The Third Reich (1933-1945)
These developments bear a major part of the blame for the demise of the Weimar Republic and the establishment of the Third Reich on 30th January 1933. The Act to Remedy the Distress of the People and the Empire (Enabling Act) passed on 24th March 1933 by the Reichstag empowered the government to make laws without the participation of parliament (Articles 1 and 2).31 In effect, it transferred legislative power to the executive, abolishing the principle of the separation of powers.32 On the basis of the Gleichschaltung Act, federal and state governmental organisation was forcibly coordinated, the principles of the Enabling Act were extended to the states, and the "Führer principle" was imposed at all levels.33 The death of Reichspresident Hindenburg on 2nd August 1934 finally paved the way for Hitler to introduce a totalitarian regime, since the powers of the president devolved to him as chancellor.34 In the field of foreign policy, the following developments took place: in 1933 Germany left the League of Nations; in 1934 it unilaterally denounced the limitation of armaments imposed by the Treaty of Versailles. In 1936 the Rhineland was occupied, and Austria and the Sudetenland annexed in 1938.35 With the German invasion of Poland on 1st September 1939, the Second World War began. It ended with Germany's capitulation on 7th / 8th May 1945 and the fall of the National Socialist dictatorship.

After 1945
Capitulation did not lead to the extinction of the German Empire but only to the complete military defeat of Germany.36 In the Berlin Declaration and Potsdam Agreement of June / August 1945, supreme authority was transferred to the supreme commanders of the four victorious powers, the United States of America, the Soviet Union, the United Kingdom, and France over their respective zones and to the Allied Control Council, composed of the four commanders-in-chief, for the whole of Germany.37 Owing to political differences with the Western powers, the Soviet Union ceased collaboration on the Allied Control Council in the spring of 1948.38 The establishment of the West German state proceeded step by step. After the West German zones had amalgamated economically in January 1947 to form the Bi-Zone and in March 1948 to constitute a Tri-Zone, the eleven state premiers were called upon in July 1948 to convene a national assembly and draft a constitution. The constitution of the Federal Republic was to be designed to exclude any rejection of the rule of law. Binding all state authority to the law was no longer to mean solely that it was bound by statutary law: legislation itself was to be bound by certain supreme legal principles. A 65-member assembly elected by the state parliaments (Landtage), the so-called Parliamentary Council, drafted not a constitution but a Basic Law, since they feared that the division of Germany would be consolidated constitutionally if the term constitution was used. Agreement was thus reached on a provisional arrangement.39 The Basic Law was created in rejection of the Weimar constitution, drawing on tried and tested, earlier German and European constitutional traditions and introducing important new elements.40 Despite some differences of opinion, it was signed by the minister presidents of the states in the three Western zones of occupation on 23rd May 1949.41



22 Cf. Badura, Staatsrecht, A, Rn. 25, 28.

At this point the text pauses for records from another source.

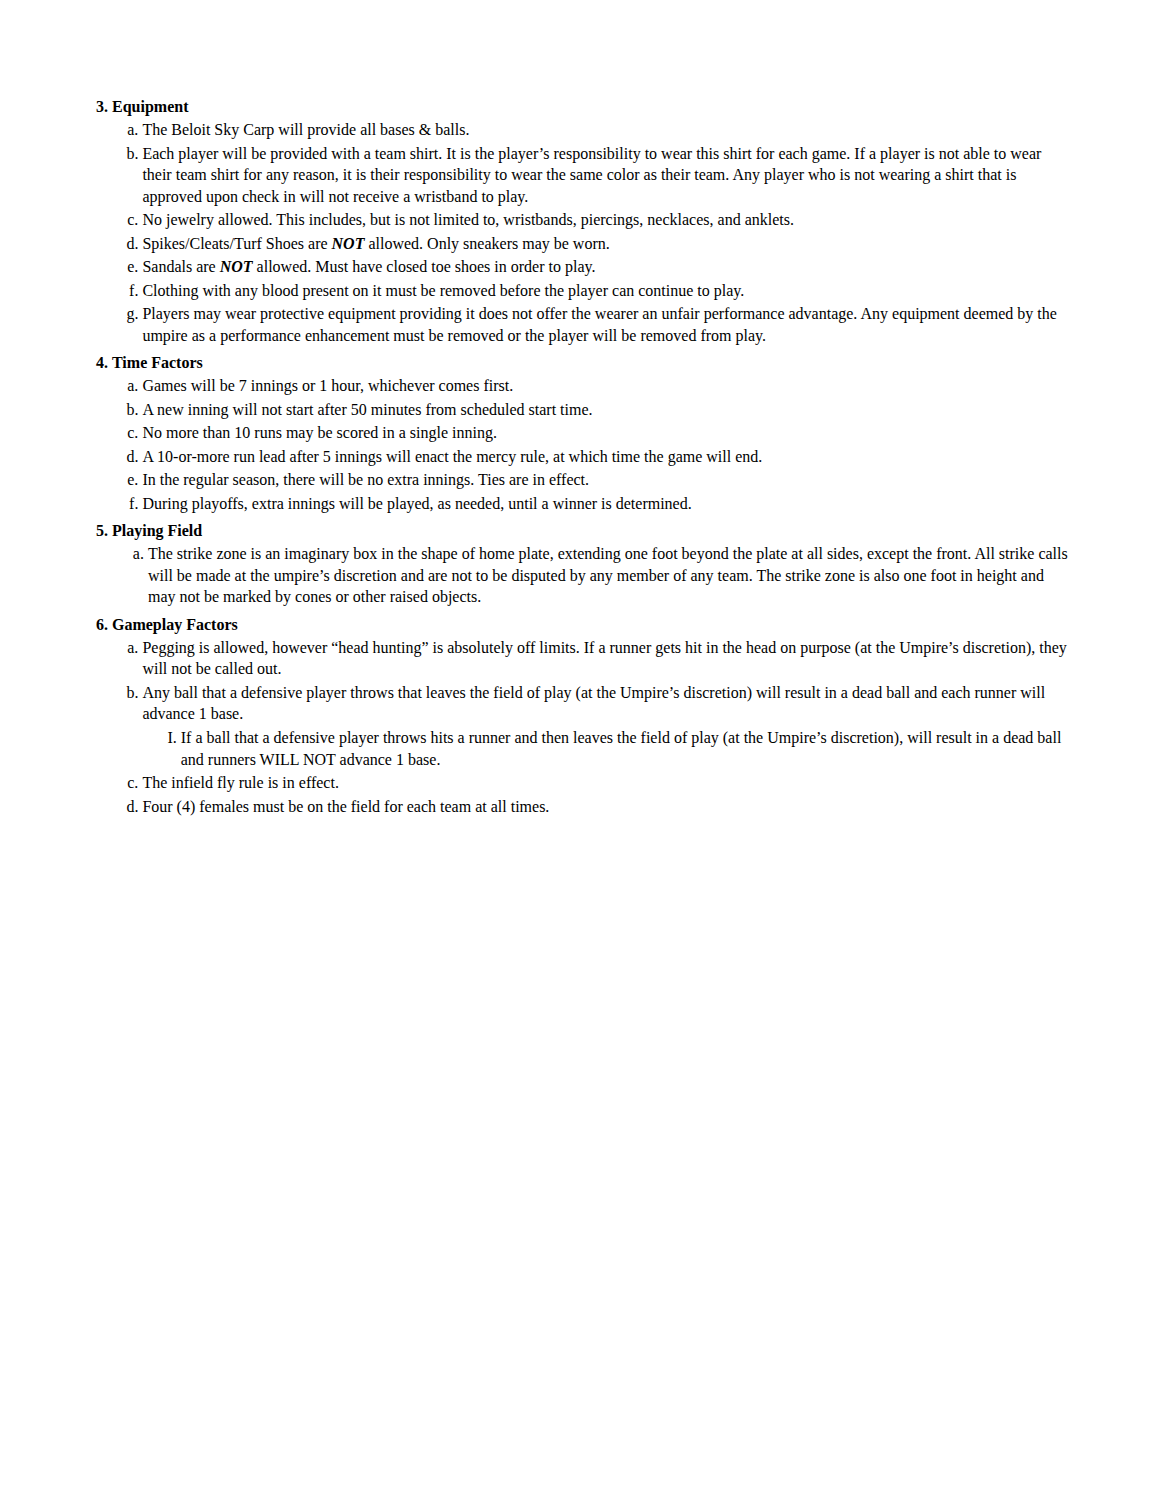Equipment
The Beloit Sky Carp will provide all bases & balls.
Each player will be provided with a team shirt. It is the player’s responsibility to wear this shirt for each game. If a player is not able to wear their team shirt for any reason, it is their responsibility to wear the same color as their team. Any player who is not wearing a shirt that is approved upon check in will not receive a wristband to play.
No jewelry allowed. This includes, but is not limited to, wristbands, piercings, necklaces, and anklets.
Spikes/Cleats/Turf Shoes are NOT allowed. Only sneakers may be worn.
Sandals are NOT allowed. Must have closed toe shoes in order to play.
Clothing with any blood present on it must be removed before the player can continue to play.
Players may wear protective equipment providing it does not offer the wearer an unfair performance advantage. Any equipment deemed by the umpire as a performance enhancement must be removed or the player will be removed from play.
Time Factors
Games will be 7 innings or 1 hour, whichever comes first.
A new inning will not start after 50 minutes from scheduled start time.
No more than 10 runs may be scored in a single inning.
A 10-or-more run lead after 5 innings will enact the mercy rule, at which time the game will end.
In the regular season, there will be no extra innings. Ties are in effect.
During playoffs, extra innings will be played, as needed, until a winner is determined.
Playing Field
The strike zone is an imaginary box in the shape of home plate, extending one foot beyond the plate at all sides, except the front. All strike calls will be made at the umpire’s discretion and are not to be disputed by any member of any team. The strike zone is also one foot in height and may not be marked by cones or other raised objects.
Gameplay Factors
Pegging is allowed, however “head hunting” is absolutely off limits. If a runner gets hit in the head on purpose (at the Umpire’s discretion), they will not be called out.
Any ball that a defensive player throws that leaves the field of play (at the Umpire’s discretion) will result in a dead ball and each runner will advance 1 base.
If a ball that a defensive player throws hits a runner and then leaves the field of play (at the Umpire’s discretion), will result in a dead ball and runners WILL NOT advance 1 base.
The infield fly rule is in effect.
Four (4) females must be on the field for each team at all times.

23 Cf. Katz, Staatsrecht, Rn. 79, 33 f.
24 Cf. Maurer, Staatsrecht I. Grundlagen – Verfassungsorgane – Staatsfunktionen, 26.
25 Cf. Katz, Alfred, Staatsrecht, Rn. 83, 35.
26 Cf. Badura, Staatsrecht, A, Rn. 26, 28 f.
27 Cf. Katz, Staatsrecht, Rn. 88, 37.
28 Cf. Badura, Staatsrecht, A, Rn. 27, 29 f.
29 Cf. Katz, Staatsrecht, Rn. 92, 39 f.
30 Cf. Der Brockhaus in einem Band, 976.
31 Cf. Katz, Staatsrecht, Rn. 93.
32 Cf. Katz, Staatsrecht, Rn. 93.
33 Cf. Katz, Staatsrecht, marginal no. 93.
34 Cf. Badura, Staatsrecht, A, Rn. 28, 31 f.
35 Cf. Der Brockhaus in einem Band, 617.
36 Cf. Katz, Staatsrecht, Rn. 125.
37 Cf. Katz, Staatsrecht, Rn. 125.
38 Cf. Katz, Staatsrecht, Rn. 125.
39 Cf. Katz, Staatsrecht, 69 ff.
40 Cf. details in Katz, Staatsrecht, Rn. 126.
41 Cf. Pötzsch, Die deutsche Demokratie, 10 ff.